Tanigawa is the only place in Osaka where you can enjoy an authentic geiko experience in the proper tradition. Geiko, or geisha as they are called in Tokyo, specialize in hospitality. Let’s enjoy a beautiful night of elegance in Japanese tradition.
Geiko are professional entertainers, having undergone rigorous training in the pursuit of traditional Japanese performing arts. Starting off as maiko, they hone their skills in dance, tea ceremony, and the like until they are qualified to become geiko or geisha. There is a common misconception overseas that geisha serve as courtesans, but that isn’t the case. They are strictly entertainers and to provide the proper level of service to their customers, they devote themselves to the craft.
▼Meeting point: Tanigawa teahouse, located in the back alleys near Nippombashi.
▼The geikos quietly enter.
▼They bow before serving nice, cold beers.
▼They’ll give you stickers with their names on them.
▼And sit by your side, so you can talk during your meal.
Dance from a geiko.
The geiko will perform an elegant dance to the backdrop of traditional Japanese music. With a gold partition in the background, she moves gracefully in sync to the sounds of a shamisen. Lose yourself in this moment of luxury.
▼Feel free to take lots of pictures!
▼One of the geiko dances as the other plays the shamisen, a traditional Japanese string instrument.
▼The way she uses the fans, they’re like fluttering butterflies.
Ozashiki asobi with a geiko!
After the performance is time for ozashiki asobi, a set of games that typically involve drinking. First game, the players take turns touching or picking up the object on the table. This is done to the rhythm of a song, konpira fune fune, played by the other geiko. The first person to make a mistake loses.
▼It sounds like an easy game, but it’s actually quite difficult. The tempo progressively gets faster.
▼The loser then has to drink.
Don’t be the one to spill!
In this next game, players take turns pouring sake into a cup. The one to cause it to overflow loses and has to drink it all. The sake is more difficult to pour than it seems, so controlling the amount takes a bit of getting used to. It’s a simple game, but very fun.
▼Even when it looked like it was about to overflow, it didn’t. The game continued for longer than expected.
▼The geiko may tickle you during your turn, so don’t forget that they’re there.
Tora Tora? Rock, paper, scissors!
Lastly, tora tora is a kind of rock, paper, scissors game. Each player stands on opposite sides of the partition and using their entire body assumes the form of an old lady (rock), tiger (paper), or samurai (scissors).
▼A friendly handshake across the partition before the game starts.
▼Two tigers. This time’s a draw.
▼Samurai (geiko) vs tiger (guest), victory goes to the geiko.
Memories with a geiko!
The 3 hours we spent at Tanigawa were very enjoyable. The conversations were fun, the geikos were not only good speakers, but great listeners. The dance was exquisitely choreographed, and timed perfectly in unison to the shamisen. The ozashiki asobi showed a more fun, playful side of the geiko. The hospitality they provide perfectly captures the essence of traditional Japanese culture. It’s definitely something worth experiencing!

Study questions –
A. Answer these questions about the Tanigawa geiko article:
(i) What are geiko called in Tokyo?
(ii) In tora tora, which form stands for scissors?
(iii) How many hours did the visit to Tanigawa last?
B. Can you quote the stretch of the Tanigawa geiko article from "The geiko will" through "lots of pictures!"?

Recorded data –
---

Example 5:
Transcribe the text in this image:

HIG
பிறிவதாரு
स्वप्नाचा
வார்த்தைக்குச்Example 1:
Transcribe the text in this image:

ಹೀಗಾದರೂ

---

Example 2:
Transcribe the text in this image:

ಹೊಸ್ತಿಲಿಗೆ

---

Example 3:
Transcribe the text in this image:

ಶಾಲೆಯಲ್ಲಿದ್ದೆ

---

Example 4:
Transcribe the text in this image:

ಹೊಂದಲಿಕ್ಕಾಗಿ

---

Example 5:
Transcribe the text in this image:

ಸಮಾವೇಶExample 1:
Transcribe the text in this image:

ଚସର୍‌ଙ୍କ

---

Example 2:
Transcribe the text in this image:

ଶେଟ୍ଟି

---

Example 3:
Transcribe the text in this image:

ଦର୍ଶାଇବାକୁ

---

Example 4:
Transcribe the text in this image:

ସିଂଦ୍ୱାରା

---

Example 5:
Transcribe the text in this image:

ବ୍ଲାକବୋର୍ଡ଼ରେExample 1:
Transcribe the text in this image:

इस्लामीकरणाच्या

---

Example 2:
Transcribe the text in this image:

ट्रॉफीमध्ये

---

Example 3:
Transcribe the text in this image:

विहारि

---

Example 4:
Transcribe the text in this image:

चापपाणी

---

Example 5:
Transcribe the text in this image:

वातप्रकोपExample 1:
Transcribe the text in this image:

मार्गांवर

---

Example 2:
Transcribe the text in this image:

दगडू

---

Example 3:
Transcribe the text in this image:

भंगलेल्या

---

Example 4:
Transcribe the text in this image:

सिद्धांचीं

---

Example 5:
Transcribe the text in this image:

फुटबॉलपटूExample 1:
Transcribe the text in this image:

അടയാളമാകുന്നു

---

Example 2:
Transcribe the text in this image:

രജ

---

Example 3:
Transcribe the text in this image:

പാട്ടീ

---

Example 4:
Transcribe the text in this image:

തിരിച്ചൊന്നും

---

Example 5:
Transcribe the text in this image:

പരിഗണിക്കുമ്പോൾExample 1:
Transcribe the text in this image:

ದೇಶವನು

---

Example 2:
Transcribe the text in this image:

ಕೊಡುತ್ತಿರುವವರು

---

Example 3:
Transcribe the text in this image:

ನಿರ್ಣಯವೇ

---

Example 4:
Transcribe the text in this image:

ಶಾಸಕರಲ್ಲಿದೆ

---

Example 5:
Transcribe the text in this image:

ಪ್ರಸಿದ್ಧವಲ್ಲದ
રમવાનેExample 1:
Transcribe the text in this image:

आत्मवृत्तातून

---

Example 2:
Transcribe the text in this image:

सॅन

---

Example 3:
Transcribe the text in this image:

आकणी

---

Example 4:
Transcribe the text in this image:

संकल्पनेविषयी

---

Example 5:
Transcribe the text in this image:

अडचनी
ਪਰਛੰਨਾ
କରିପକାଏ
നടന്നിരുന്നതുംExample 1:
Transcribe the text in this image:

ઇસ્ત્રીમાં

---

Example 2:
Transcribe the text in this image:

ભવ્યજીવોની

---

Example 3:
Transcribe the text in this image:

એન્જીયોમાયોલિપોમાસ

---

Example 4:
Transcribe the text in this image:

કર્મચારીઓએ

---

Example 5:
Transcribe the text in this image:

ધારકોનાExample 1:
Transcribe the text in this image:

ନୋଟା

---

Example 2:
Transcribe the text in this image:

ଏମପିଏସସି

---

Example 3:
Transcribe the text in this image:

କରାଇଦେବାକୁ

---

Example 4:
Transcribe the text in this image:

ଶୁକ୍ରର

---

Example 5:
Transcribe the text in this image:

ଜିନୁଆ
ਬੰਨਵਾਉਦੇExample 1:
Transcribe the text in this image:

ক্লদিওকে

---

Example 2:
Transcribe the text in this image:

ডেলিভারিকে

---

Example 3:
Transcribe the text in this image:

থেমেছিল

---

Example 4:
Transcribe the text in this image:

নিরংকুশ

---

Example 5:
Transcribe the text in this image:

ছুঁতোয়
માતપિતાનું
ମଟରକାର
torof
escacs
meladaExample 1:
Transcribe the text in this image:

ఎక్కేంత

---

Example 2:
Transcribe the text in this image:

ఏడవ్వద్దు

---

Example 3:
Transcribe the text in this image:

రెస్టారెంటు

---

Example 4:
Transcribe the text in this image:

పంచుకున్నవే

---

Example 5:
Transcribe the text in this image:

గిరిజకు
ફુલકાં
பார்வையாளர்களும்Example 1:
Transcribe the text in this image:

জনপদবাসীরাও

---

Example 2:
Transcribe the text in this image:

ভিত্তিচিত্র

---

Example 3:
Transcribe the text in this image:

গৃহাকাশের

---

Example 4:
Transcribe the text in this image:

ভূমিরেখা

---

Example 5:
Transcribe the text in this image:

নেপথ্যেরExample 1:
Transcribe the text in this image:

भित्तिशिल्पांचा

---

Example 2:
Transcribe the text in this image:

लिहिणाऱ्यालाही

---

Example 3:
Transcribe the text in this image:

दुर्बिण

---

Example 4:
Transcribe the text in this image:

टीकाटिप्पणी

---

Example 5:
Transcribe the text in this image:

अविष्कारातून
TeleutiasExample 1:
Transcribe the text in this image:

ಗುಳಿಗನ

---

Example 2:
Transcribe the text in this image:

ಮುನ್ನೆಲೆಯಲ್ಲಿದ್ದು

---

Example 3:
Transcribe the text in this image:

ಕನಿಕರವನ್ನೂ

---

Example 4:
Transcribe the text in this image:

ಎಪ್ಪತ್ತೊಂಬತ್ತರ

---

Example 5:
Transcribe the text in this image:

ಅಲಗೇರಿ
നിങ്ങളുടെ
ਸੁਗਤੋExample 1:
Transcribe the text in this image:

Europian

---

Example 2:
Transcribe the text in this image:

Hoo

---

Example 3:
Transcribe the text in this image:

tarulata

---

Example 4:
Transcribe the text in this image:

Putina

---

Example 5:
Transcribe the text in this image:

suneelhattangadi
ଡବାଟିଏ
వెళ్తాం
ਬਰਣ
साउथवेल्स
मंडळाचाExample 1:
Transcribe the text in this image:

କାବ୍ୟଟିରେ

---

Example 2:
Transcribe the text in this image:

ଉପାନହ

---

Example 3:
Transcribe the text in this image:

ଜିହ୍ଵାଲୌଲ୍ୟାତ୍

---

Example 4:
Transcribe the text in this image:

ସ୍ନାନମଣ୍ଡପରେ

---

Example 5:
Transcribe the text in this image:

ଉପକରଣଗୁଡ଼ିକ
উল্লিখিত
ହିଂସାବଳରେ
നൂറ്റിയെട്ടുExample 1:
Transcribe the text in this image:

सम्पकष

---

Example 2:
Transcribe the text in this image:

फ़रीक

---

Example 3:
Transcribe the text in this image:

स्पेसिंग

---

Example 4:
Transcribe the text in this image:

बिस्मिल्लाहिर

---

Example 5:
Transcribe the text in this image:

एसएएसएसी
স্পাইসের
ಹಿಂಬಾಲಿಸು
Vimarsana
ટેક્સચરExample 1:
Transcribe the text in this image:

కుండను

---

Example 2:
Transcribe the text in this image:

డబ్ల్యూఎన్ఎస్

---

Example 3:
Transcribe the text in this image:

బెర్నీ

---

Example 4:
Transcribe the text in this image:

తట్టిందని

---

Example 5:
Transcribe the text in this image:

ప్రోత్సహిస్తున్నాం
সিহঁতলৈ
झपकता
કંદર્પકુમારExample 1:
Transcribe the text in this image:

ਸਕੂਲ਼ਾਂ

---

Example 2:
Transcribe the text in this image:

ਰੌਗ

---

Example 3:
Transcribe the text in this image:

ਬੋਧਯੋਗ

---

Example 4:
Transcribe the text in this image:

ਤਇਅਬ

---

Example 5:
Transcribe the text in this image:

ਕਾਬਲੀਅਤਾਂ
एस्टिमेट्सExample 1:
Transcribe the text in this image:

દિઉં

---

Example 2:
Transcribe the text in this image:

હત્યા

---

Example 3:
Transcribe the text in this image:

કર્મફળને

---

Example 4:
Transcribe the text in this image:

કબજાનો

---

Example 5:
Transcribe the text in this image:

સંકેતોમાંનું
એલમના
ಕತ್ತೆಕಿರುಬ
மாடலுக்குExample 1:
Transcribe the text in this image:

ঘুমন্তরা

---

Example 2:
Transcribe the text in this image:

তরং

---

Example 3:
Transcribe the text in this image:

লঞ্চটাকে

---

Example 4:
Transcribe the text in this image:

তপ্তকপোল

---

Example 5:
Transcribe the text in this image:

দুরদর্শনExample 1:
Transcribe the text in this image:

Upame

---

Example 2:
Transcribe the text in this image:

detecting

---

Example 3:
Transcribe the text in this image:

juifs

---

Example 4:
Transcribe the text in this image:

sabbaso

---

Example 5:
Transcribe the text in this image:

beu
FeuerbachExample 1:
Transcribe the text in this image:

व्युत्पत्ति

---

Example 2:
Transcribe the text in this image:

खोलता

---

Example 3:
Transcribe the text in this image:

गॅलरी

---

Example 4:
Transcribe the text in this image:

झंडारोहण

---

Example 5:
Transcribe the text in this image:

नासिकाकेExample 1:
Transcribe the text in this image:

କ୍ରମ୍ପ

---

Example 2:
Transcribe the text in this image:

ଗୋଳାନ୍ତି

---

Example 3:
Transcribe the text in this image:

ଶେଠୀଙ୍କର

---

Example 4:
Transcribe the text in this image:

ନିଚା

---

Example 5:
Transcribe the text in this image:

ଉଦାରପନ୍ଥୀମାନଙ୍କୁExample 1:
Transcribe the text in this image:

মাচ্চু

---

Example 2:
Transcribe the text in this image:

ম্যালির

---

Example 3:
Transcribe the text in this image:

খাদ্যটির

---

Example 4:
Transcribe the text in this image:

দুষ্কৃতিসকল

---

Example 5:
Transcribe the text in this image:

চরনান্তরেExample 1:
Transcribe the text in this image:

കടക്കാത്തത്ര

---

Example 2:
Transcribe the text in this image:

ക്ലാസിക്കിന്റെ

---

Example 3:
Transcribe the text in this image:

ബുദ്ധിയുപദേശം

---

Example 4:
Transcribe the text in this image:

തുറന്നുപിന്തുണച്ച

Answers in order –
A.
(i) Geisha.
(ii) A samurai.
(iii) Three hours.

B.
The geiko will perform an elegant dance to the backdrop of traditional Japanese music. With a gold partition in the background, she moves gracefully in sync to the sounds of a shamisen. Lose yourself in this moment of luxury.
▼Feel free to take lots of pictures!